The wolf, Jordan Belfort (Leo DiCaprio) isn’t nearly as much about money as he is about drugs and sex and power.  But when the film opens, he narrates in a boast that he makes shy of a $1,000,000 a week which isn’t bad for a kid from Bay Ridge, Brooklyn.

But it all began at his first brokerage job trained under his first boss (Matthew McConaughey) who steals his scene as a nut job ego- maniac who teaches Jordan to create urgency until they falter on Black Monday 1987.  But that failure doesn’t stop our Jordan Belfort once he’s a certified broker.   He becomes a con artist of penny stocks, setting up shop in a strip mall and hiring Donnie (Johan Hill, in his best performance to date) as a school teacher and father who turns into a loose canyon with a bunch of local goombah’s soon buying themselves the luxuries from their clients’ risks.  The movie from that moment on is a complete F*&*K –fest of drugs, cash, mansions helicopters and flashy Ferraris.
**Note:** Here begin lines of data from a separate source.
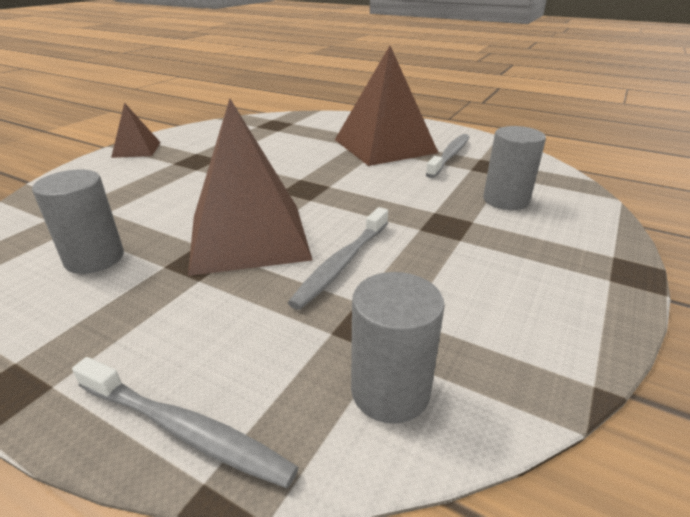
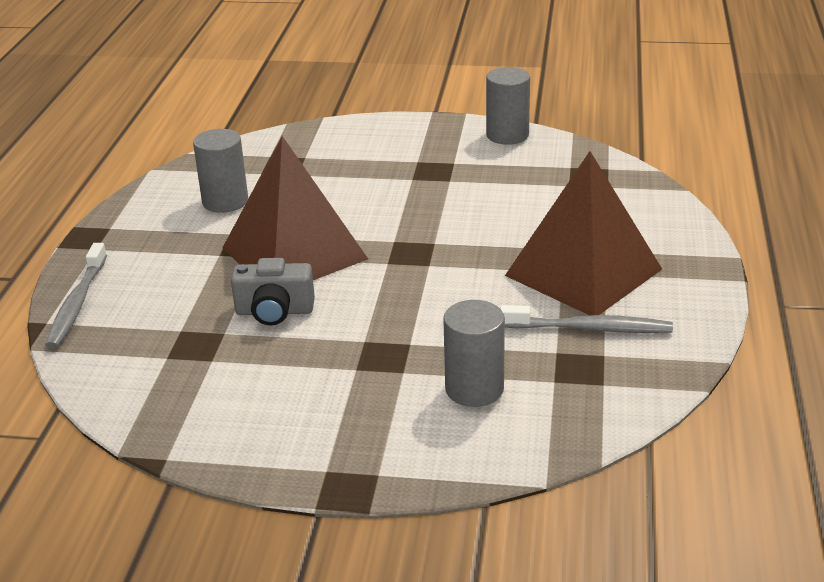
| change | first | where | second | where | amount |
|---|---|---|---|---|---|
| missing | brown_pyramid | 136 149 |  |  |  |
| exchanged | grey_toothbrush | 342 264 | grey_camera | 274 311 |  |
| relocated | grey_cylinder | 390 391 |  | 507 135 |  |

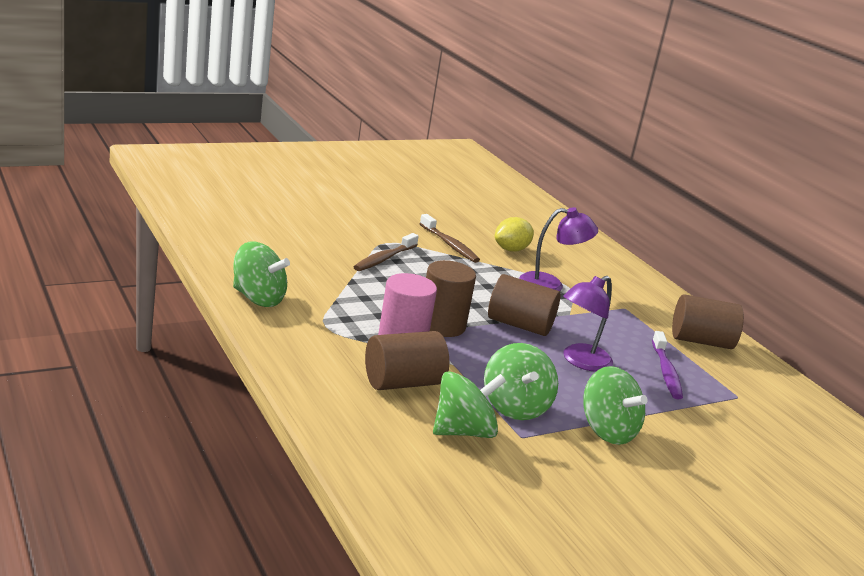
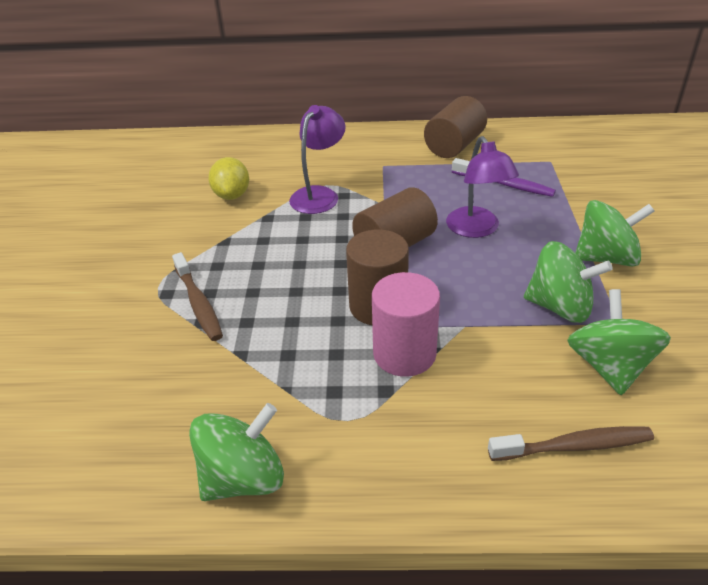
| change | first | where | second | where | amount |
|---|---|---|---|---|---|
| missing | brown_cylinder | 403 383 |  |  |  |
| relocated | brown_toothbrush | 450 245 |  | 574 446 |  |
Eventually Jordan leaves his sweet first wife for his second wife, Naomi (Margot Robbie) a gorgeous blonde with pin-up looks whose looks deflate every time she opens her cheap-accented mouth.
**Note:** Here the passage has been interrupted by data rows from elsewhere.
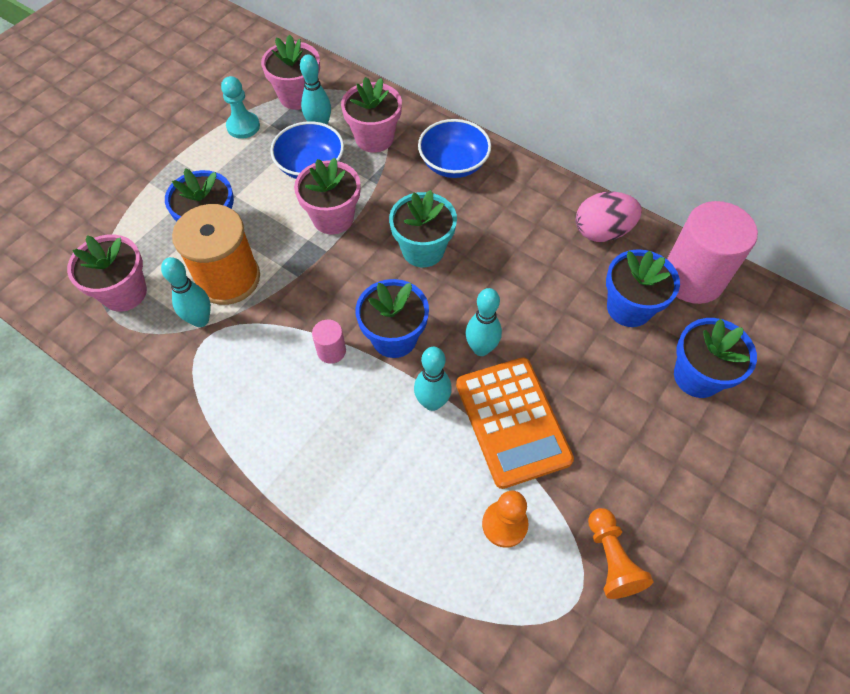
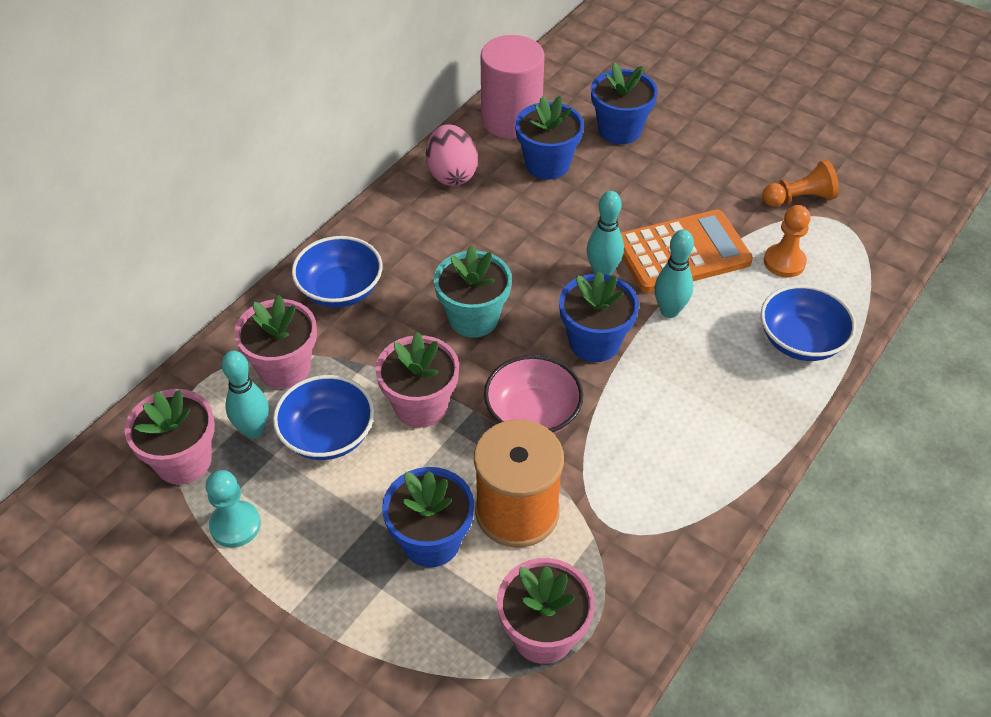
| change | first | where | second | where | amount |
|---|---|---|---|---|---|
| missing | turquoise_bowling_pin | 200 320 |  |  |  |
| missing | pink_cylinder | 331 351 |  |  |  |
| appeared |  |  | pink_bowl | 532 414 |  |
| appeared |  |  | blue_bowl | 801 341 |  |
You might ask why do we care about our guy Jordan, but we do. With his boyish charm, and sinking in deeper mistakes, the audience’s superior position is won over by all things Leo DiCaprio. This is the film American Hustle only wishes it could be since we don’t bond with Christian Bale the same way.

Enter an FBI agent (Kyle Chandler) who also has dreams and wishes he took the path to stock broker instead of law enforcement, eager to bring Jordan down.    His flawless and calm performance is his best ever.

Based on the 2007 memoir Martin Scorcese directs and delivers in a highly entertaining film that gets the best performance out of DiCaprio in his adult career since Titanic.  Scorcese is the king of Good Fellas, and the film has that sexual camaraderie between Brooklyn Boys. In some of his scenes, DiCaprio channels a young and insane DeNiro.  It feels like Casino and it feels like Good Fellas. It would have felt like an Oscar nominee if only it had been forty highly-entertaining minutes shorter.